Contrastive loss decreases drastically

Currently doing contrastive learning on a dual-stream model with one XLM-RoBERTa and a CLIP-text model, loading the pretrained parameters and adding a new pooler for projecting [CLS], calculating with infoNCE loss.

image

But as the loss curve shows, contrastive loss decreases drastically, reaching near 0 at about 2000 steps (sometimes even faster with larger lr), and if it keeps training, the loss will suddenly jump to about 4, I think it is caused by gradient explosion.

I’ve added autograd and scaler for fp16 training and I think it’s used correctly, here is a snippet.
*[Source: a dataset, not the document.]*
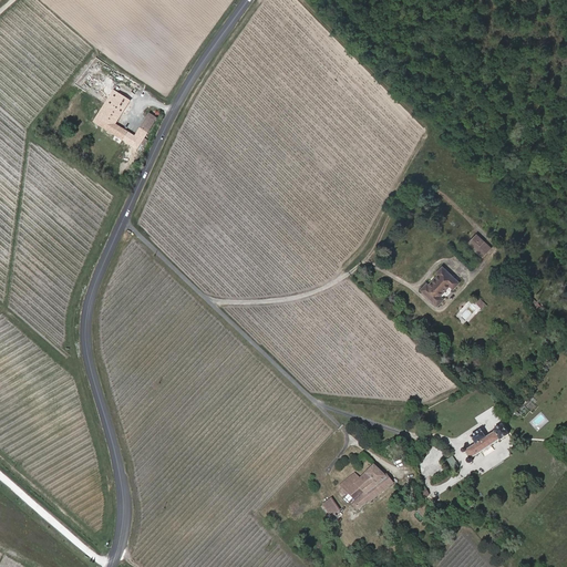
[(96,93),(89,89),(78,106),(85,111),(96,93)]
def ttc_iter(model, batch, optimizer, scaler, metric_logger, device):
    train_batch = [t.to(device) if t is not None else None for t in batch]

    optimizer.zero_grad()

    with autocast():
        loss = model(train_batch)

    scaler.scale(loss['loss_itc']).backward()
    metric_logger.update(loss_mln_eng_ttc=loss['loss_itc'].item())

    scaler.unscale_(optimizer)
    torch.nn.utils.clip_grad_norm_(model.parameters(), 1.0)

    scaler.step(optimizer)
    scaler.update()

    return loss

I couldn’t figure out where the problem occurs, maybe somewhere in the model (since I have added additional encoder layers to the encoder structure)? Thanks for any suggestions in advance!